Reproducibility¶
vLLM does not guarantee the reproducibility of the results by default, for the sake of performance. To achieve reproducible results:
- In offline mode, you can either set
VLLM_ENABLE_V1_MULTIPROCESSING=0which makes scheduling deterministic, or enable batch invariance to make the outputs insensitive to scheduling. - In online mode, you can only enable batch invariance.
Example: examples/offline_inference/reproducibility.py
Warning
Setting VLLM_ENABLE_V1_MULTIPROCESSING=0 will change the random state of user code (i.e. the code that constructs LLM class).
Note
Even with the above settings, vLLM only provides reproducibility when it runs on the same hardware and the same vLLM version.
Setting the global seed¶
The seed parameter in vLLM is used to control the random states for various random number generators.
If a specific seed value is provided, the random states for random, np.random, and torch.manual_seed will be set accordingly.
Default Behavior¶
In V1, the seed parameter defaults to 0 which sets the random state for each worker, so the results will remain consistent for each vLLM run even if temperature > 0.

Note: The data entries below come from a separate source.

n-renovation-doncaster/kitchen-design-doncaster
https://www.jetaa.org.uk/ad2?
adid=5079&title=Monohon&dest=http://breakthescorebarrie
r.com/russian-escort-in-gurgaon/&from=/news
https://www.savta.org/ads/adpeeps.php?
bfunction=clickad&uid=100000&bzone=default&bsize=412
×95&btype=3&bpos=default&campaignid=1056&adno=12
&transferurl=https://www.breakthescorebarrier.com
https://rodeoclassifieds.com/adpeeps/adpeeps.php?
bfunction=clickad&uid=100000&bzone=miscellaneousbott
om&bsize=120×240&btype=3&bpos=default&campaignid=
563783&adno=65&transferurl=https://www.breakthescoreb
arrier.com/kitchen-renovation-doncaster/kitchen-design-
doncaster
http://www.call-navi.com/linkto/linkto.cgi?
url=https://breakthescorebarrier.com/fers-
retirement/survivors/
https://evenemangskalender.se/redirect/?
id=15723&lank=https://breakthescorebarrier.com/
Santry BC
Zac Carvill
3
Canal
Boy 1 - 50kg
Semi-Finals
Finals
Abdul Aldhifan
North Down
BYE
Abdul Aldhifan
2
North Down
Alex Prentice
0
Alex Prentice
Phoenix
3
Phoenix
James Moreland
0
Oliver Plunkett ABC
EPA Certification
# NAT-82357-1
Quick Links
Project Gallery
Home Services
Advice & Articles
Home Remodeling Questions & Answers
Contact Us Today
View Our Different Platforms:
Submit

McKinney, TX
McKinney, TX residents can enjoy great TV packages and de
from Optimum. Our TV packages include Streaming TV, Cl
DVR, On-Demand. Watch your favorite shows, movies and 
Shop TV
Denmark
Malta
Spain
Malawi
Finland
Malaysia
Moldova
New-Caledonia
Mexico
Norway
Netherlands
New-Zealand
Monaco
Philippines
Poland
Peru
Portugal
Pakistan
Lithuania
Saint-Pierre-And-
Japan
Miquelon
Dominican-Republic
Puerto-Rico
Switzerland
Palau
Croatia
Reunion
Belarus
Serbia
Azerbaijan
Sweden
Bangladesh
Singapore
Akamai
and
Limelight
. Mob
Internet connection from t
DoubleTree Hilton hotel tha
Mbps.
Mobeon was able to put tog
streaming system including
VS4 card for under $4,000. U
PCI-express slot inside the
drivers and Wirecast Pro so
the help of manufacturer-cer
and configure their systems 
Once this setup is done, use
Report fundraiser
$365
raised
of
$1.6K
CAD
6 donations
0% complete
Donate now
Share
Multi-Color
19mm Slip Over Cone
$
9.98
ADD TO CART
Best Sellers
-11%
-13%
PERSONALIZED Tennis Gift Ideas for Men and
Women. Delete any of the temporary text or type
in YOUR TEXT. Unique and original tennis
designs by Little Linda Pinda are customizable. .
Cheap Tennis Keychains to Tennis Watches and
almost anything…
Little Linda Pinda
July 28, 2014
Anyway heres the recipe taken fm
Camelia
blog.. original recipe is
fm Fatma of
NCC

It is impossible to un-specify a seed for V1 because different workers need to sample the same outputs for workflows such as speculative decoding. For more information, see: Pull Request #17929
Note
The random state in user code (i.e. the code that constructs LLM class) is updated by vLLM only if the workers are run in the same process as user code, i.e.: VLLM_ENABLE_V1_MULTIPROCESSING=0.
By default, VLLM_ENABLE_V1_MULTIPROCESSING=1 so you can use vLLM without having to worry about accidentally making deterministic subsequent operations that rely on random state.